Stored entries:
------------
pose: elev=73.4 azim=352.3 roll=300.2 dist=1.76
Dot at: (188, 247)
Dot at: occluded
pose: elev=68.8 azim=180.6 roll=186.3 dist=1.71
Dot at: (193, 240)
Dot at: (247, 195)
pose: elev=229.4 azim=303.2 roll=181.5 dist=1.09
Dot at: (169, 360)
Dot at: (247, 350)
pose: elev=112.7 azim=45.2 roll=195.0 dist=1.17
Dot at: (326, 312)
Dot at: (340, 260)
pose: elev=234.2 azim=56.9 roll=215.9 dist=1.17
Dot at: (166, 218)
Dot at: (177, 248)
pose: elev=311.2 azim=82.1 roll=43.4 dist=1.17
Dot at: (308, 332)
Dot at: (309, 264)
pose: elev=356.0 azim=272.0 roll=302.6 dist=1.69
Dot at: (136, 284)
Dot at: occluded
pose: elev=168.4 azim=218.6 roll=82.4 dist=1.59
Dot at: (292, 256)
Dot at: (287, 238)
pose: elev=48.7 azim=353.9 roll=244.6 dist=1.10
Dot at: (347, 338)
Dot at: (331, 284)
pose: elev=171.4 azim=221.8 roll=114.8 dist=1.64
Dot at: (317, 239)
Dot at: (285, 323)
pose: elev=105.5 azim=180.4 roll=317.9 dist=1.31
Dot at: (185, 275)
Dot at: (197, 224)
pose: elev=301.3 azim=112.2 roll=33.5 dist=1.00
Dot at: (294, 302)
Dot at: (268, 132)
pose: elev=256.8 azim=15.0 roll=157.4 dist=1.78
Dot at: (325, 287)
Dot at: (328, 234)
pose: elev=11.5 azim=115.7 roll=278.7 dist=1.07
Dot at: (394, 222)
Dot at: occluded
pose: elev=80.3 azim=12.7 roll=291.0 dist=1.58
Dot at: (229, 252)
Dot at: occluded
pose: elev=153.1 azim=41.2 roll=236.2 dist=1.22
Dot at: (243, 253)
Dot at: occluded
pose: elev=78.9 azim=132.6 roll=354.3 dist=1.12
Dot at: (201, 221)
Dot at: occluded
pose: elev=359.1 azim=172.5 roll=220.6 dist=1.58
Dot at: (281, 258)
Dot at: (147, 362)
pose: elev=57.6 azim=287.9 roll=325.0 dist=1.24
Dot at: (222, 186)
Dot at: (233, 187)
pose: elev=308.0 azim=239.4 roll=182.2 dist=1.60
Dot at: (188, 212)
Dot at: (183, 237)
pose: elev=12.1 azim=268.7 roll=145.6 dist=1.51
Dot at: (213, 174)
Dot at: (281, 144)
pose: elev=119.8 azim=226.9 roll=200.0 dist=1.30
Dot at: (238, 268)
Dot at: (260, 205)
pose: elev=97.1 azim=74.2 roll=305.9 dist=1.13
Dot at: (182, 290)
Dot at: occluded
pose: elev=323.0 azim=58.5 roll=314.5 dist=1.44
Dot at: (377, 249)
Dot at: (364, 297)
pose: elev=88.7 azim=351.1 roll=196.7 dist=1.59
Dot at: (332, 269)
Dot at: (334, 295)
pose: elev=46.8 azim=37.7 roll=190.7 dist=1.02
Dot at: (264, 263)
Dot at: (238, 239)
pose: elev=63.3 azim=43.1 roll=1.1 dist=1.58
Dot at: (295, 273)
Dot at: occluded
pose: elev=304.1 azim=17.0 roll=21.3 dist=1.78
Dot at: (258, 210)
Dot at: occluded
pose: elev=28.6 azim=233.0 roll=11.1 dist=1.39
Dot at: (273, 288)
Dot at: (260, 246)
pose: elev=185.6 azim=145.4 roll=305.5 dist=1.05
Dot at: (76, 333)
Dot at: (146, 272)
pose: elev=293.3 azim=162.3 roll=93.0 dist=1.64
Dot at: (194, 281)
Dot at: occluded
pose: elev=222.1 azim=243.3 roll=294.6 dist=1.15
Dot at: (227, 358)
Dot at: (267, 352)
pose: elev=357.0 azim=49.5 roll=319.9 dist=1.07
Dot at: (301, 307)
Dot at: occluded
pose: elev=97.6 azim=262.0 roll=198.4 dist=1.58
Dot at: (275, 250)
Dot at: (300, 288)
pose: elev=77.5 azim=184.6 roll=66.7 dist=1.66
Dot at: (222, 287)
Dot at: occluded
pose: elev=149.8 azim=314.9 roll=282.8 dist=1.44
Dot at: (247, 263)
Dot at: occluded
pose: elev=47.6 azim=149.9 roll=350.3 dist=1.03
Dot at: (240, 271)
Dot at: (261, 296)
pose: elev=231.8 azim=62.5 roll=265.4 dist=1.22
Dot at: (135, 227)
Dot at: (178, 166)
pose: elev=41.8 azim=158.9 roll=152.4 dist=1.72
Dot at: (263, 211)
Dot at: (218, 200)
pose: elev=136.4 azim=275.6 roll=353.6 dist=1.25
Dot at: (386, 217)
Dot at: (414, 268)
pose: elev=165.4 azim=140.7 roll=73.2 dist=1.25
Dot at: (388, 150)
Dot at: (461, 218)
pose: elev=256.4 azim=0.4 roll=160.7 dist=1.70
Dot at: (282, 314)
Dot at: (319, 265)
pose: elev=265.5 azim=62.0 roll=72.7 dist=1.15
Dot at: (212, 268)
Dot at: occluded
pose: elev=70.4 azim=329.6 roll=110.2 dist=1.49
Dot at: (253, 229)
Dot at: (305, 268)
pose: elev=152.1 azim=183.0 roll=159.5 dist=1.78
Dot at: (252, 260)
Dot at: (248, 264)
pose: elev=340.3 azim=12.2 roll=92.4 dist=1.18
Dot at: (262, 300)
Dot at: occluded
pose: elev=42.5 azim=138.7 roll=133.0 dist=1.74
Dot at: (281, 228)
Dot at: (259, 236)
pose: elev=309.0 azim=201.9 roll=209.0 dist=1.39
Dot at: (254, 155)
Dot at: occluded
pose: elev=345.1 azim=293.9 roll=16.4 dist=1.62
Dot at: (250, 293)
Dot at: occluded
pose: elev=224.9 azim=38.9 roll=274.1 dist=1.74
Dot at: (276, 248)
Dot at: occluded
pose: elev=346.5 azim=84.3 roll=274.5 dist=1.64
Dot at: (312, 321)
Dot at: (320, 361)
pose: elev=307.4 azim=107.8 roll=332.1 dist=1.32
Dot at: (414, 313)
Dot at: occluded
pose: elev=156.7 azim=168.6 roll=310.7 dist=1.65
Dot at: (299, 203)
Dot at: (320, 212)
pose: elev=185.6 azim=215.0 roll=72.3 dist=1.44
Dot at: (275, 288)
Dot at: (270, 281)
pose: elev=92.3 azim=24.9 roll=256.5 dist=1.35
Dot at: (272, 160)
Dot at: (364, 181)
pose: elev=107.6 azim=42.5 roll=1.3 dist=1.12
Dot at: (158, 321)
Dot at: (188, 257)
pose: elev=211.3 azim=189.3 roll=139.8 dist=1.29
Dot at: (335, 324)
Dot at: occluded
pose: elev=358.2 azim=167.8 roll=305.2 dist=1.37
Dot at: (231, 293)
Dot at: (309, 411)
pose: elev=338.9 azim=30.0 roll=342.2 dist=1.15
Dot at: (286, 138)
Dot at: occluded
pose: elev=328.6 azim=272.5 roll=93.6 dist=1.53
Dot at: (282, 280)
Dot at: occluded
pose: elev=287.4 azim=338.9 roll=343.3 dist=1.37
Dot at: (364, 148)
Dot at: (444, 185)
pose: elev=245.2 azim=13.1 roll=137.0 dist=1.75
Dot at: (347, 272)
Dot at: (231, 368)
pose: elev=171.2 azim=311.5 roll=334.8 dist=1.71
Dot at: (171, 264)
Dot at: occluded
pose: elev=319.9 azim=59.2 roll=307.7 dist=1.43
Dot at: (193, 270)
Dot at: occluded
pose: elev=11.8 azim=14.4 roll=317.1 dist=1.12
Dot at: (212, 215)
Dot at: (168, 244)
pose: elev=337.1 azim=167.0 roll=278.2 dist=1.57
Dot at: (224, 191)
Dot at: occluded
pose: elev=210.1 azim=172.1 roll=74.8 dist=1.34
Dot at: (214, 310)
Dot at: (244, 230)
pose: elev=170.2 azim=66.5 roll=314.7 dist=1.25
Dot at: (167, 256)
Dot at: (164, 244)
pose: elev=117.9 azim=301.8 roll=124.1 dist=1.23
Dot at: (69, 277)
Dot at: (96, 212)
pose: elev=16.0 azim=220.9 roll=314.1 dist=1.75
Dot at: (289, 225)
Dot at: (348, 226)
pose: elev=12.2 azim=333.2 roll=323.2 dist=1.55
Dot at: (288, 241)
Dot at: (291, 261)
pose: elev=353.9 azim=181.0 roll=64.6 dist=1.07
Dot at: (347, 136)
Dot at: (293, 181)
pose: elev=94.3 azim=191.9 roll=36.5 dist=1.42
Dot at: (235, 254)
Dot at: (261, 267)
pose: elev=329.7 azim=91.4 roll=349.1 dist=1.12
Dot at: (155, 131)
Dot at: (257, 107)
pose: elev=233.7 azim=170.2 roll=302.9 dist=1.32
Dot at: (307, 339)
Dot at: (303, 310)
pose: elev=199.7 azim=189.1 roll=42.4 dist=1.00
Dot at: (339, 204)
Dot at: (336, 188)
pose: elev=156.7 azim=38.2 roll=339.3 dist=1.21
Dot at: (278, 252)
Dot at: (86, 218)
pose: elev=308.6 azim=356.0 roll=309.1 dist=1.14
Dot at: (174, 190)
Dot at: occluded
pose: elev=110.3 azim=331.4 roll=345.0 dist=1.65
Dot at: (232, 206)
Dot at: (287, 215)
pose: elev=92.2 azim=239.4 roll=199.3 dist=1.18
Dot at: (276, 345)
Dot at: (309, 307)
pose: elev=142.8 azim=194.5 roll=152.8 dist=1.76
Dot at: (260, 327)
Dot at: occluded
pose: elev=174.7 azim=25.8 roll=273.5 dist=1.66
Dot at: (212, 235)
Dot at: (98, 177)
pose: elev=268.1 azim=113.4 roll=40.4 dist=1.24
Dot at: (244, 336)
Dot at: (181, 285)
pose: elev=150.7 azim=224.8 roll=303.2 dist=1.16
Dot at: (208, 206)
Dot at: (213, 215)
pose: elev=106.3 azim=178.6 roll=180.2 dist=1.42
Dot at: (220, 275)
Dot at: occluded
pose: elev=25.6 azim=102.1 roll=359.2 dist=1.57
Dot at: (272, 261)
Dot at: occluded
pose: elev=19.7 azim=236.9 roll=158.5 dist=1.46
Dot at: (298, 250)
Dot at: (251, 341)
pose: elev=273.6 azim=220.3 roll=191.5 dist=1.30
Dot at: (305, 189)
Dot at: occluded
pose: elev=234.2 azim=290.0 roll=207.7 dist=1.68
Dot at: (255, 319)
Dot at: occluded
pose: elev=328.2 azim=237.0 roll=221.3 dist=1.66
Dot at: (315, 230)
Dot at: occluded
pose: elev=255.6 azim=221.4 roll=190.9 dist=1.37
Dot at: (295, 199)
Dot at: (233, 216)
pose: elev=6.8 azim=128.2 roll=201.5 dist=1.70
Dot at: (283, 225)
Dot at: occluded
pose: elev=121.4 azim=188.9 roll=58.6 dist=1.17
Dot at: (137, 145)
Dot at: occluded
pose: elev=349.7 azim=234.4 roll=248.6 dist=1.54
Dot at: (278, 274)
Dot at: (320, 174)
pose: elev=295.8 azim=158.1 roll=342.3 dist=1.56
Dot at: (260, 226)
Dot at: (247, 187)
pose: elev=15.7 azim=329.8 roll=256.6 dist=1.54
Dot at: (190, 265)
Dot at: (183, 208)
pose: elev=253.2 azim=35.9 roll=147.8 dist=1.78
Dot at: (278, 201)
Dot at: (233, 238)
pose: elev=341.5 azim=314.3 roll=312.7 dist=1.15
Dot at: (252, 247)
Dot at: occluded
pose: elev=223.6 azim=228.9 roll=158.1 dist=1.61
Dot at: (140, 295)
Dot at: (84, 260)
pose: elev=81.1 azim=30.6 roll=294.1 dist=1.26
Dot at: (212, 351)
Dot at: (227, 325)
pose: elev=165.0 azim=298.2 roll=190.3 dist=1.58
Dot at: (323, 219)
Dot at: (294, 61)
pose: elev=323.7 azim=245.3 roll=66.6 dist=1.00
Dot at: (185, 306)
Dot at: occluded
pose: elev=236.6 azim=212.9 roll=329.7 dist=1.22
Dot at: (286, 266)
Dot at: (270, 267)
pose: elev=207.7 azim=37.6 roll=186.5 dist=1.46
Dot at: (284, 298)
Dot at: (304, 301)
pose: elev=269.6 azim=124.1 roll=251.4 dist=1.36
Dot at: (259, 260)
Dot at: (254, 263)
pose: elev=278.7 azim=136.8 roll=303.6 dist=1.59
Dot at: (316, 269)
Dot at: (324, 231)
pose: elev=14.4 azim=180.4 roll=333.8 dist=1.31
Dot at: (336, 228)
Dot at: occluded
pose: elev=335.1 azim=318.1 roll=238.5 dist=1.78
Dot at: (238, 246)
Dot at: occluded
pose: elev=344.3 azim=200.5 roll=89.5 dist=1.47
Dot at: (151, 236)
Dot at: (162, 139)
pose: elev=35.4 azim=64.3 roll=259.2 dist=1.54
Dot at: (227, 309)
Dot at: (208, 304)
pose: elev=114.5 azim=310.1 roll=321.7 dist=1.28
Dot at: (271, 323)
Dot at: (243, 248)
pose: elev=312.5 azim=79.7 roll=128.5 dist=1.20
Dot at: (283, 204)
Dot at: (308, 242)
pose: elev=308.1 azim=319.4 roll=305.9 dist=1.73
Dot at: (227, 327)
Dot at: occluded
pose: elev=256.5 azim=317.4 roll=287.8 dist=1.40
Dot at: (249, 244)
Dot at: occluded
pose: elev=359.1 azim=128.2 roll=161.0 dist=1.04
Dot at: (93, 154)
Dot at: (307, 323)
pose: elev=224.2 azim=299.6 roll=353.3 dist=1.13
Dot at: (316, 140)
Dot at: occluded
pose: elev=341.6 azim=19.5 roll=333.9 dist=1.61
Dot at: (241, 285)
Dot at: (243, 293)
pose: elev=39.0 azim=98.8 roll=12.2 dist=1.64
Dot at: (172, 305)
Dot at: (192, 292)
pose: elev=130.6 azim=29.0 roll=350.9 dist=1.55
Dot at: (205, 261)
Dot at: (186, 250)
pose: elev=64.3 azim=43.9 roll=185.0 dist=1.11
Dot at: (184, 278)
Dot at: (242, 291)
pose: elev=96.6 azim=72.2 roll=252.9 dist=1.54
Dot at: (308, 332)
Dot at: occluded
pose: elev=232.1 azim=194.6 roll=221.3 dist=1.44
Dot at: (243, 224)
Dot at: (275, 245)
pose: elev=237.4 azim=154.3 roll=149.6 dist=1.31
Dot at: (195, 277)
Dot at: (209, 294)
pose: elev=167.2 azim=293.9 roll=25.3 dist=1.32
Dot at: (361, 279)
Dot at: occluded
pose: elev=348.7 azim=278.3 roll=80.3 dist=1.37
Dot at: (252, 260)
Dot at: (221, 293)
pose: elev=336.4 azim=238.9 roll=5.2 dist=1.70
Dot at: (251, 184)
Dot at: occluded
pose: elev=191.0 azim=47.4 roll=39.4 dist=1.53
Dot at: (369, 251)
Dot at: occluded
------------
**BRIEF:** Retype the data from the line containing "pose: elev=304.1 azim=17.0" through the line containing "Dot at: (414, 268)", including both of those lines.

**OUTPUT OF THE TASK:**
pose: elev=304.1 azim=17.0 roll=21.3 dist=1.78
Dot at: (258, 210)
Dot at: occluded
pose: elev=28.6 azim=233.0 roll=11.1 dist=1.39
Dot at: (273, 288)
Dot at: (260, 246)
pose: elev=185.6 azim=145.4 roll=305.5 dist=1.05
Dot at: (76, 333)
Dot at: (146, 272)
pose: elev=293.3 azim=162.3 roll=93.0 dist=1.64
Dot at: (194, 281)
Dot at: occluded
pose: elev=222.1 azim=243.3 roll=294.6 dist=1.15
Dot at: (227, 358)
Dot at: (267, 352)
pose: elev=357.0 azim=49.5 roll=319.9 dist=1.07
Dot at: (301, 307)
Dot at: occluded
pose: elev=97.6 azim=262.0 roll=198.4 dist=1.58
Dot at: (275, 250)
Dot at: (300, 288)
pose: elev=77.5 azim=184.6 roll=66.7 dist=1.66
Dot at: (222, 287)
Dot at: occluded
pose: elev=149.8 azim=314.9 roll=282.8 dist=1.44
Dot at: (247, 263)
Dot at: occluded
pose: elev=47.6 azim=149.9 roll=350.3 dist=1.03
Dot at: (240, 271)
Dot at: (261, 296)
pose: elev=231.8 azim=62.5 roll=265.4 dist=1.22
Dot at: (135, 227)
Dot at: (178, 166)
pose: elev=41.8 azim=158.9 roll=152.4 dist=1.72
Dot at: (263, 211)
Dot at: (218, 200)
pose: elev=136.4 azim=275.6 roll=353.6 dist=1.25
Dot at: (386, 217)
Dot at: (414, 268)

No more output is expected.